**INSTRUCTIONS TO FOLLOW**
Using the records below, copy every line that holds the string "label".

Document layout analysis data

☆ ☆ ☆ ☆ ☆ ☆ ☆

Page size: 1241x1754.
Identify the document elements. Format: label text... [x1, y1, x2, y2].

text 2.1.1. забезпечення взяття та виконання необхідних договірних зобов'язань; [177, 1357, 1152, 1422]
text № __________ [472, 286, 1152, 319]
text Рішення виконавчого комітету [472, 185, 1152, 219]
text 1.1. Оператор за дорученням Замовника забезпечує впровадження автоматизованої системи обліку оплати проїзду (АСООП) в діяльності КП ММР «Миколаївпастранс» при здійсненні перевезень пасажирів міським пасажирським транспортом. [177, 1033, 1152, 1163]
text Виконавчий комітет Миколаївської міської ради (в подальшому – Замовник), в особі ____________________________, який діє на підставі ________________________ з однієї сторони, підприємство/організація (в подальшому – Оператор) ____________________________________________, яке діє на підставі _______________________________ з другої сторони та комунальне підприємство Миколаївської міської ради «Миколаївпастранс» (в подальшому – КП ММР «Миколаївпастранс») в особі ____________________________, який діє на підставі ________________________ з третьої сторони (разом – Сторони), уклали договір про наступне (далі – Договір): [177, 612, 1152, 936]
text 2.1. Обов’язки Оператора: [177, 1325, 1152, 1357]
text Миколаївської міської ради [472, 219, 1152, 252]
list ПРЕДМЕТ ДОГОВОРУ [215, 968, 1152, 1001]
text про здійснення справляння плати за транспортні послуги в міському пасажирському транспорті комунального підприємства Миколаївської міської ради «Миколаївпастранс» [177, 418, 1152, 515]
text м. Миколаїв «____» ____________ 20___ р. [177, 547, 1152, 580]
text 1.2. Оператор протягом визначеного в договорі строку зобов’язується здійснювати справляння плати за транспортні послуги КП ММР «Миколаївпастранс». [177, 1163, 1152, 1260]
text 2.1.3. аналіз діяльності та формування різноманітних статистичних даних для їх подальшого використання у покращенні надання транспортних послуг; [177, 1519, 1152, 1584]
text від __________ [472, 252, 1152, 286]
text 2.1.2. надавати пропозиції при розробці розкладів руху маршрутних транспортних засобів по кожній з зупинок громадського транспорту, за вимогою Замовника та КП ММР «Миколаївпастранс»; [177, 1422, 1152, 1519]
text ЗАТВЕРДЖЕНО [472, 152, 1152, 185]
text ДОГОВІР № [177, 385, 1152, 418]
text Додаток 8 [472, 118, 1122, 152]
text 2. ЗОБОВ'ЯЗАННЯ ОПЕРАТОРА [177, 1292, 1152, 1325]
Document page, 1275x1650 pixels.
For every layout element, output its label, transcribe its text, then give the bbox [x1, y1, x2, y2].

☆ ☆ ☆ ☆ ☆ ☆ ☆

**ANSWER TO THIS TASK**
Identify the document elements. Format: label text... [x1, y1, x2, y2].
For every layout element, output its label, transcribe its text, then give the bbox [x1, y1, x2, y2].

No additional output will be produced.